→ Information:
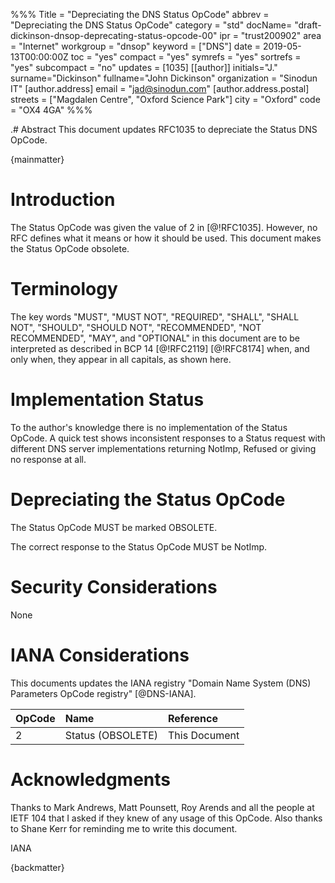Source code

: %%%
    Title = "Depreciating the DNS Status OpCode"
    abbrev = "Depreciating the DNS Status OpCode"
    category = "std"
    docName= "draft-dickinson-dnsop-deprecating-status-opcode-00"
    ipr = "trust200902"
    area = "Internet"
    workgroup = "dnsop"
    keyword = ["DNS"]
    date = 2019-05-13T00:00:00Z
    toc = "yes"
    compact = "yes"
    symrefs = "yes"
    sortrefs = "yes"
    subcompact = "no"
    updates = [1035]
    [[author]]
    initials="J."
    surname="Dickinson"
    fullname="John Dickinson"
    organization = "Sinodun IT"
      [author.address]
      email = "jad@sinodun.com"
      [author.address.postal]
      streets = ["Magdalen Centre", "Oxford Science Park"]
      city = "Oxford"
      code = "OX4 4GA"
%%%

.# Abstract
This document updates RFC1035 to depreciate the Status DNS OpCode.

{mainmatter}

# Introduction

The Status OpCode was given the value of 2 in [@!RFC1035]. However, no RFC defines what it means or how it should be used. This document makes the Status OpCode obsolete.

# Terminology
The key words "MUST", "MUST NOT", "REQUIRED", "SHALL", "SHALL NOT", "SHOULD", "SHOULD NOT", "RECOMMENDED", "NOT RECOMMENDED", "MAY", and "OPTIONAL" in this document are to be interpreted as described in BCP 14 [@!RFC2119] [@!RFC8174] when, and only when, they appear in all capitals, as shown here.

# Implementation Status

To the author's knowledge there is no implementation of the Status OpCode. A quick test shows inconsistent responses to a Status request with different DNS server implementations returning NotImp, Refused or giving no response at all.

# Depreciating the Status OpCode

The Status OpCode MUST be marked OBSOLETE.

The correct response to the Status OpCode MUST be NotImp.

# Security Considerations

None

# IANA Considerations

This documents updates the IANA registry "Domain Name System (DNS) Parameters OpCode registry" [@DNS-IANA].

OpCode | Name | Reference
:------|:-----|:---------
2 | Status (OBSOLETE) | This Document

# Acknowledgments

Thanks to Mark Andrews, Matt Pounsett, Roy Arends and all the people at IETF 104 that I asked if they knew of any usage of this OpCode. Also thanks to Shane Kerr for reminding me to write this document.

<reference anchor='DNS-IANA' target='https://www.iana.org/assignments/dns-parameters/dns-parameters.xhtml#dns-parameters-5'>
    <front>
        <title>Domain Name System (DNS) Parameters OpCode registry</title>
        <author>
            <organization>IANA</organization>
        </author>
        <date year=''/>
    </front>
</reference>

{backmatter}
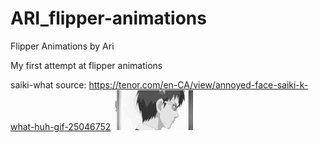 # ARI_flipper-animations
Flipper Animations by Ari

My first attempt at flipper animations

saiki-what source: https://tenor.com/en-CA/view/annoyed-face-saiki-k-what-huh-gif-25046752
![](https://github.com/ari-enby/ARI_flipper-animations/blob/main/Uncompiled%20GIFs/ARI_saiki-what.gif)
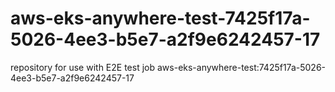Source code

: # aws-eks-anywhere-test-7425f17a-5026-4ee3-b5e7-a2f9e6242457-17
repository for use with E2E test job aws-eks-anywhere-test:7425f17a-5026-4ee3-b5e7-a2f9e6242457-17
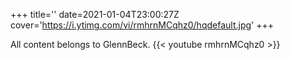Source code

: +++
title=''
date=2021-01-04T23:00:27Z
cover='https://i.ytimg.com/vi/rmhrnMCqhz0/hqdefault.jpg'
+++

All content belongs to GlennBeck.
{{< youtube rmhrnMCqhz0 >}}

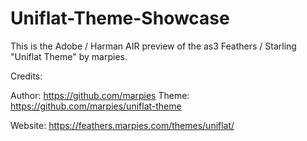 # Uniflat-Theme-Showcase

This is the Adobe / Harman AIR preview of the as3 Feathers / Starling "Uniflat Theme" by marpies.


Credits:

Author: https://github.com/marpies
Theme: https://github.com/marpies/uniflat-theme

Website: https://feathers.marpies.com/themes/uniflat/
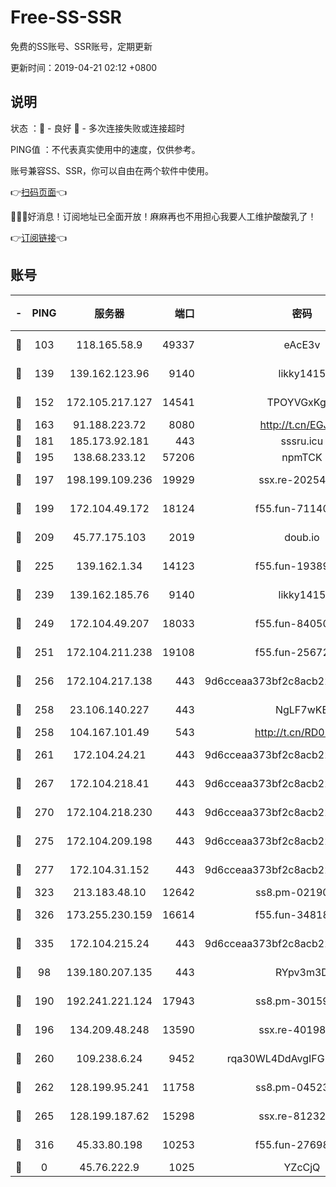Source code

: # Free-SS-SSR

免费的SS账号、SSR账号，定期更新

更新时间：2019-04-21 02:12 +0800

## 说明

状态     ：🙂 - 良好 🙁 - 多次连接失败或连接超时

PING值   ：不代表真实使用中的速度，仅供参考。

账号兼容SS、SSR，你可以自由在两个软件中使用。

👉[扫码页面](https://liesauer.github.io/Free-SS-SSR/)👈

🎉🎉🎉好消息！订阅地址已全面开放！麻麻再也不用担心我要人工维护酸酸乳了！

👉[订阅链接](https://www.liesauer.net/yogurt/subscribe?ACCESS_TOKEN=DAYxR3mMaZAsaqUb)👈

## 账号

|-|PING|服务器|端口|密码|加密方式|区域|
|:----:|:----:|:-----:|-----:|:----:|:----:|:----:|
|🙂|103|118.165.58.9|49337|eAcE3v|chacha20-ietf|TW|
|🙂|139|139.162.123.96|9140|likky1415|aes-256-cfb|JP|
|🙂|152|172.105.217.127|14541|TPOYVGxKglpi|aes-256-cfb|JP|
|🙂|163|91.188.223.72|8080|http://t.cn/EGJIyrl|rc4-md5|RU|
|🙂|181|185.173.92.181|443|sssru.icu|rc4-md5|RU|
|🙂|195|138.68.233.12|57206|npmTCK|rc4-md5|US|
|🙂|197|198.199.109.236|19929|ssx.re-20254148|aes-256-cfb|US|
|🙂|199|172.104.49.172|18124|f55.fun-71140477|aes-256-cfb|SG|
|🙂|209|45.77.175.103|2019|doub.io|aes-128-ctr|SG|
|🙂|225|139.162.1.34|14123|f55.fun-19389187|aes-256-cfb|SG|
|🙂|239|139.162.185.76|9140|likky1415|aes-256-cfb|DE|
|🙂|249|172.104.49.207|18033|f55.fun-84050556|aes-256-cfb|SG|
|🙂|251|172.104.211.238|19108|f55.fun-25672801|aes-256-cfb|US|
|🙂|256|172.104.217.138|443|9d6cceaa373bf2c8acb22e60b6a58be6|aes-256-cfb|US|
|🙂|258|23.106.140.227|443|NgLF7wKB|aes-256-cfb|US|
|🙂|258|104.167.101.49|543|http://t.cn/RD0D7sx|rc4-md5|CA|
|🙂|261|172.104.24.21|443|9d6cceaa373bf2c8acb22e60b6a58be6|aes-256-cfb|US|
|🙂|267|172.104.218.41|443|9d6cceaa373bf2c8acb22e60b6a58be6|aes-256-cfb|US|
|🙂|270|172.104.218.230|443|9d6cceaa373bf2c8acb22e60b6a58be6|aes-256-cfb|US|
|🙂|275|172.104.209.198|443|9d6cceaa373bf2c8acb22e60b6a58be6|aes-256-cfb|US|
|🙂|277|172.104.31.152|443|9d6cceaa373bf2c8acb22e60b6a58be6|aes-256-cfb|US|
|🙂|323|213.183.48.10|12642|ss8.pm-02190555|rc4-md5|RU|
|🙂|326|173.255.230.159|16614|f55.fun-34818706|aes-256-cfb|US|
|🙂|335|172.104.215.24|443|9d6cceaa373bf2c8acb22e60b6a58be6|aes-256-cfb|US|
|🙂|98|139.180.207.135|443|RYpv3m3D|aes-256-cfb|JP|
|🙂|190|192.241.221.124|17943|ss8.pm-30159735|aes-256-cfb|US|
|🙂|196|134.209.48.248|13590|ssx.re-40198259|aes-256-cfb|US|
|🙂|260|109.238.6.24|9452|rqa30WL4DdAvgIFG6Fs3znzTa|aes-256-cfb|FR|
|🙂|262|128.199.95.241|11758|ss8.pm-04523881|aes-256-cfb|SG|
|🙂|265|128.199.187.62|15298|ssx.re-81232665|aes-256-cfb|SG|
|🙂|316|45.33.80.198|10253|f55.fun-27698547|aes-256-cfb|US|
|🙁|0|45.76.222.9|1025|YZcCjQ|rc4-md5|JP|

→ What you have to do: Would you please copy all lines in the data that contain the word "updates"?

→ Answer:
    updates = [1035]
This document updates RFC1035 to depreciate the Status DNS OpCode.
This documents updates the IANA registry "Domain Name System (DNS) Parameters OpCode registry" [@DNS-IANA].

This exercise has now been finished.